§ **PROVIDED MATERIAL**
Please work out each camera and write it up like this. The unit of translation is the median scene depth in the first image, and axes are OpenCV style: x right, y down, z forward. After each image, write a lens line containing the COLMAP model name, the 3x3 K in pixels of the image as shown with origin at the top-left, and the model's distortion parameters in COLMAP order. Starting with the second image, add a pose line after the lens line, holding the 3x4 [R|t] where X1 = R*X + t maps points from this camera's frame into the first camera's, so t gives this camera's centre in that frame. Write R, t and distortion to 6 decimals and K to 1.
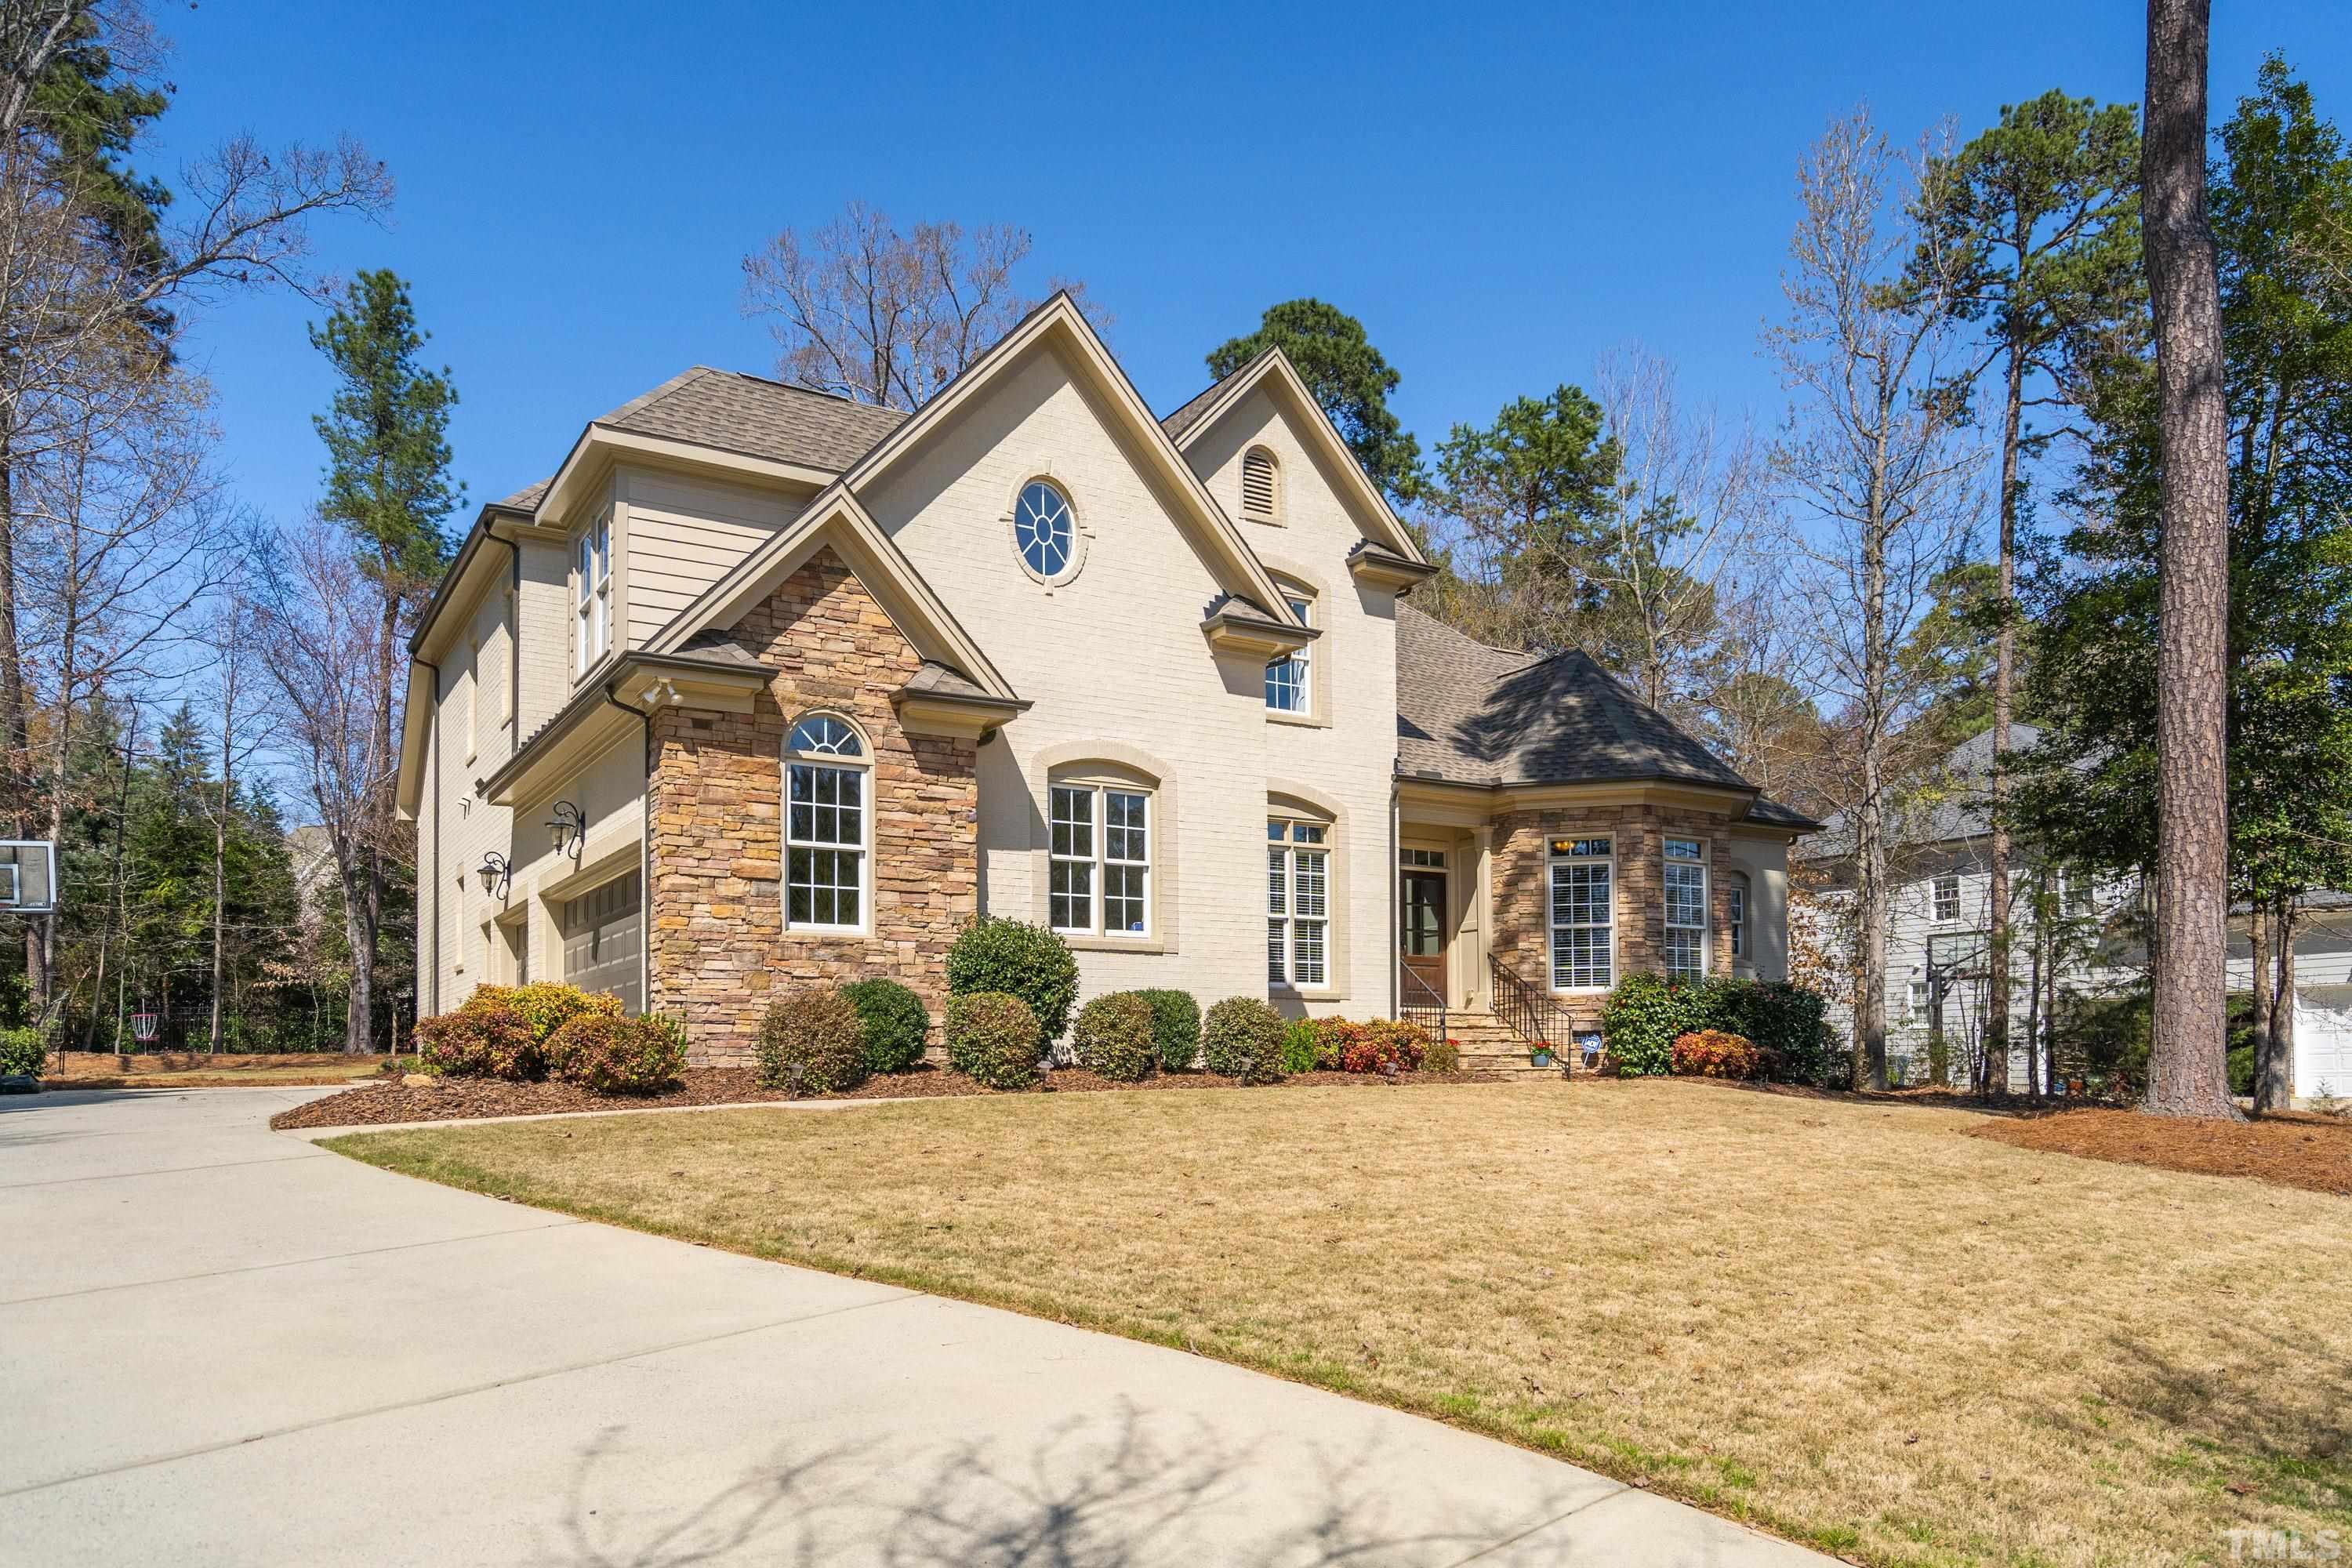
lens RADIAL K [[1750.6, 0, 1233.6], [0, 1750.6, 971.9], [0, 0, 1]] dist [0.001602, -0.001493]
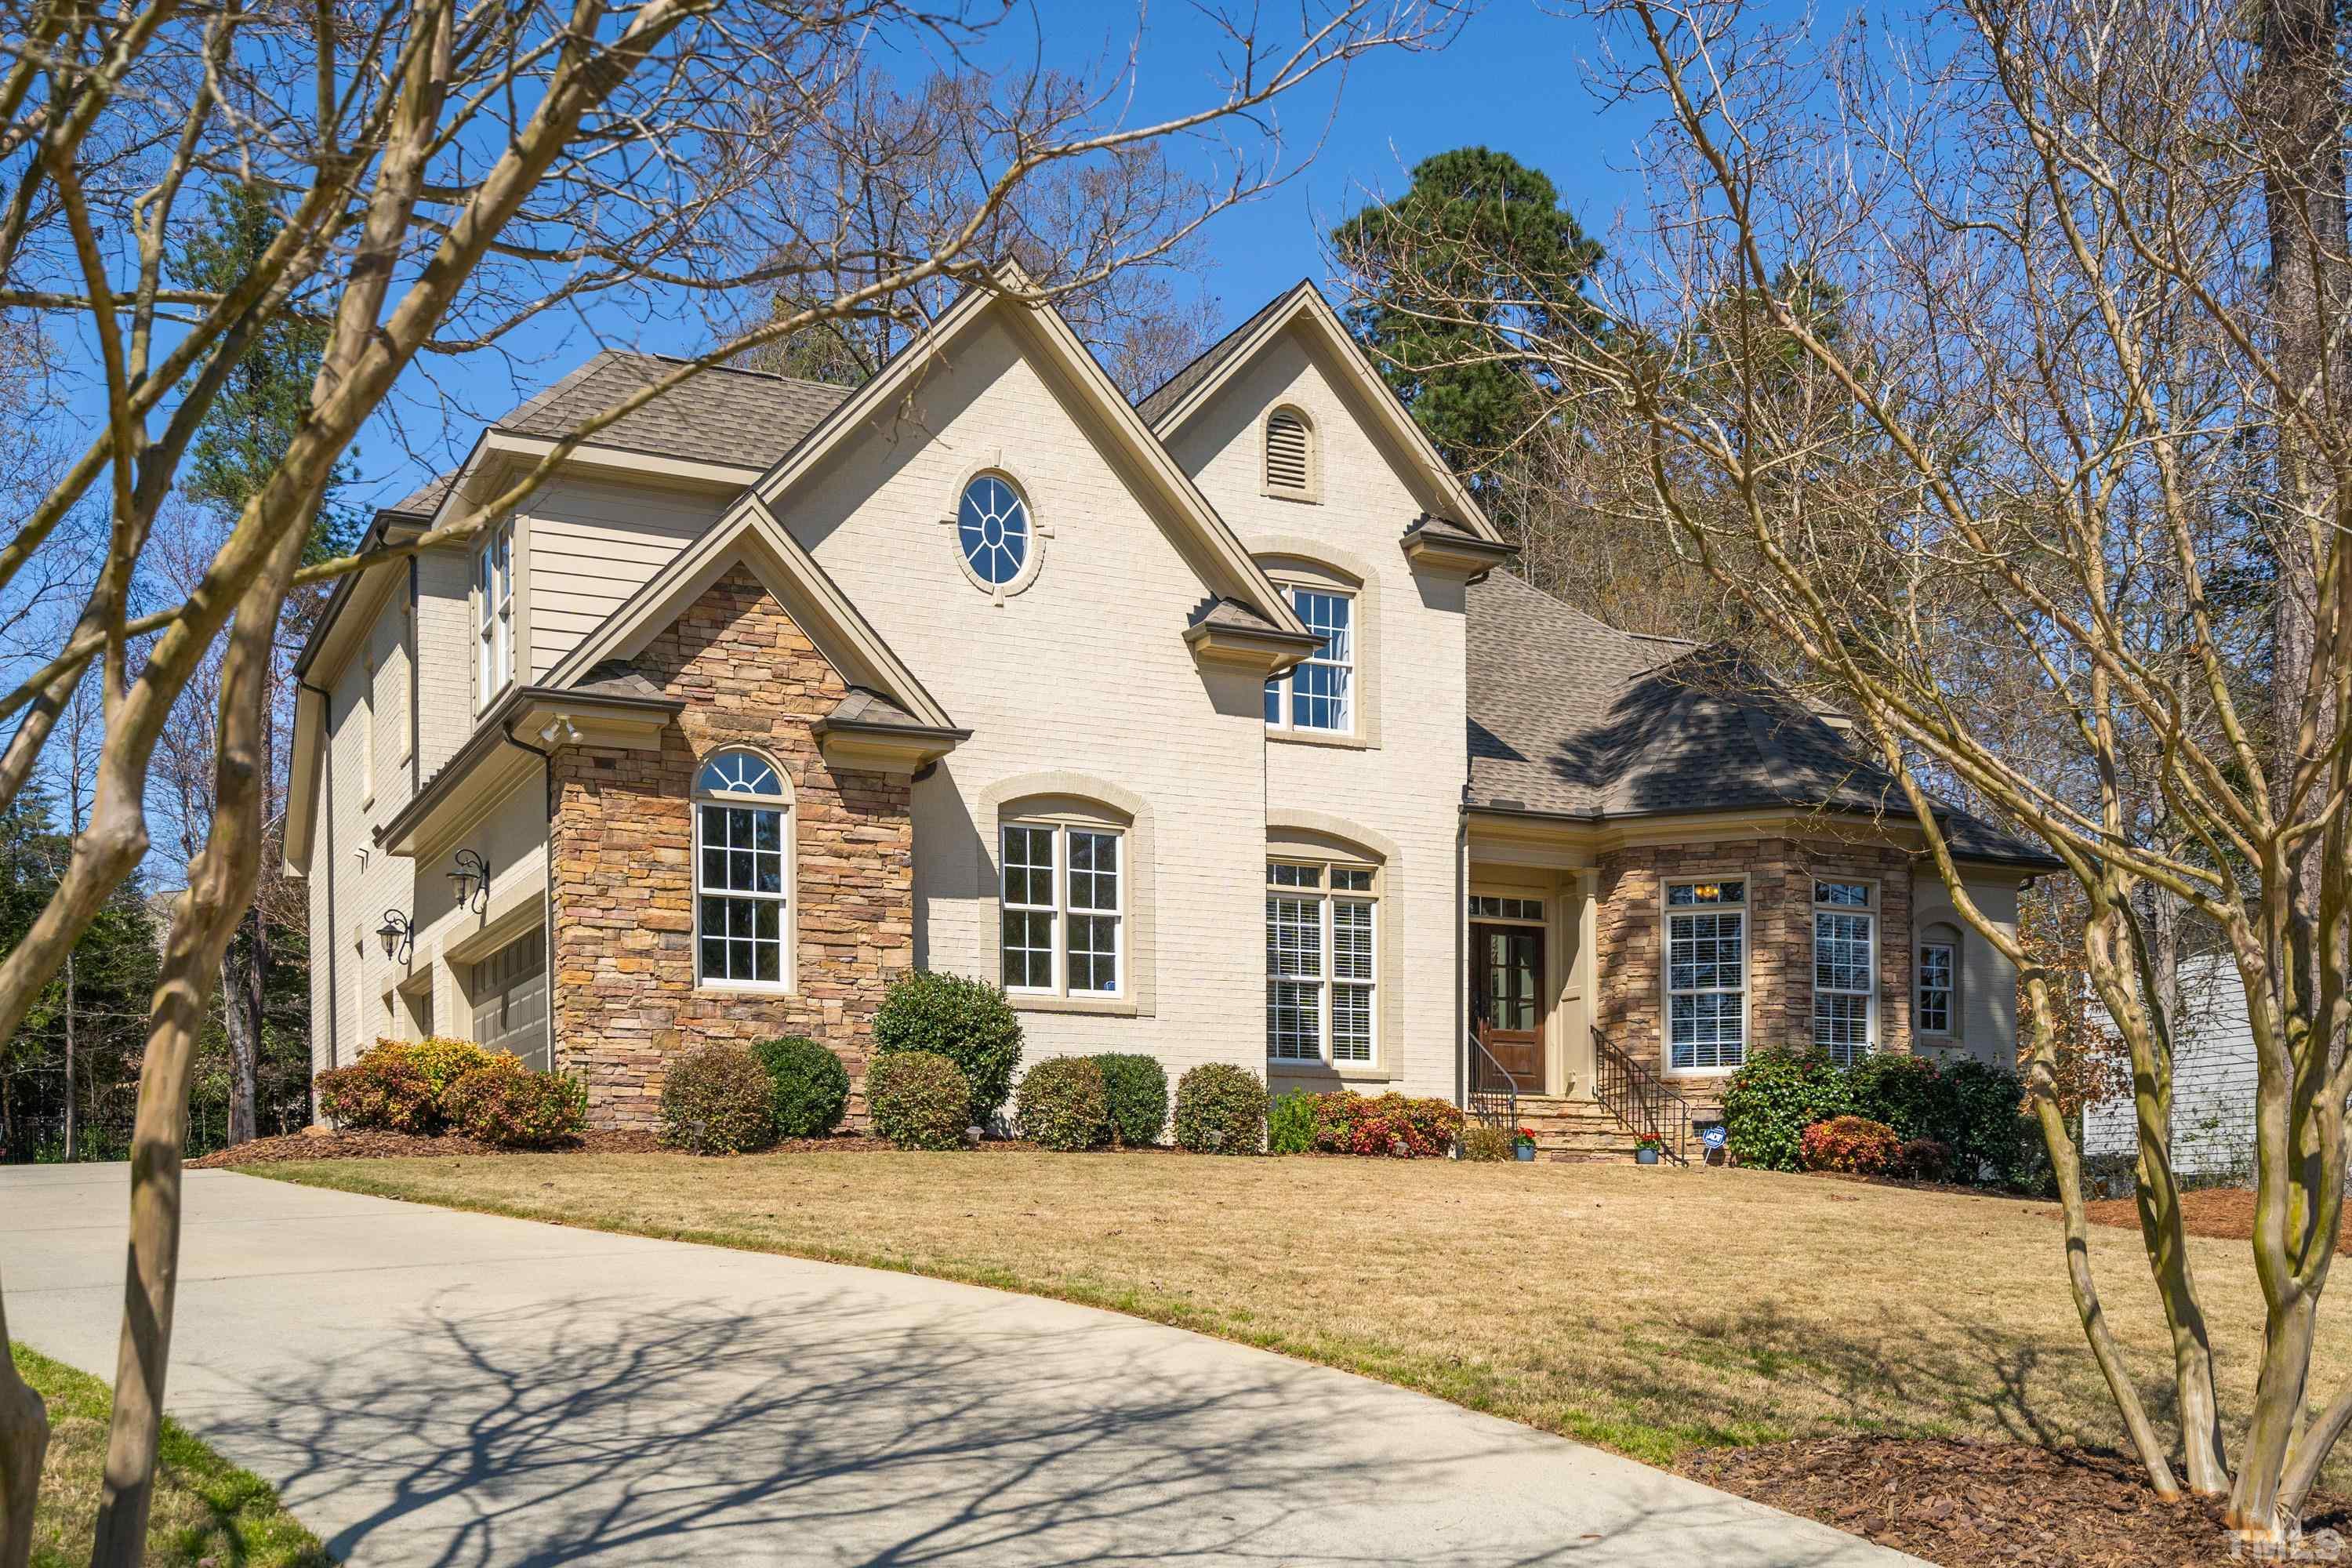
lens RADIAL K [[2643.6, 0, 1271.0], [0, 2643.6, 1219.6], [0, 0, 1]] dist [-0.005812, 0.000000]
pose [[0.996223, -0.000109, -0.086833, 0.142200], [0.003866, 0.999063, 0.043101, 0.034524], [0.086747, -0.043274, 0.995290, -0.312636]]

§ **WORK TO COMPLETE**
Return every line above that contains the string "lens", matching case exactly.

§ **RESULT**
Please work out each camera and write it up like this. The unit of translation is the median scene depth in the first image, and axes are OpenCV style: x right, y down, z forward. After each image, write a lens line containing the COLMAP model name, the 3x3 K in pixels of the image as shown with origin at the top-left, and the model's distortion parameters in COLMAP order. Starting with the second image, add a pose line after the lens line, holding the 3x4 [R|t] where X1 = R*X + t maps points from this camera's frame into the first camera's, so t gives this camera's centre in that frame. Write R, t and distortion to 6 decimals and K to 1.
lens RADIAL K [[1750.6, 0, 1233.6], [0, 1750.6, 971.9], [0, 0, 1]] dist [0.001602, -0.001493]
lens RADIAL K [[2643.6, 0, 1271.0], [0, 2643.6, 1219.6], [0, 0, 1]] dist [-0.005812, 0.000000]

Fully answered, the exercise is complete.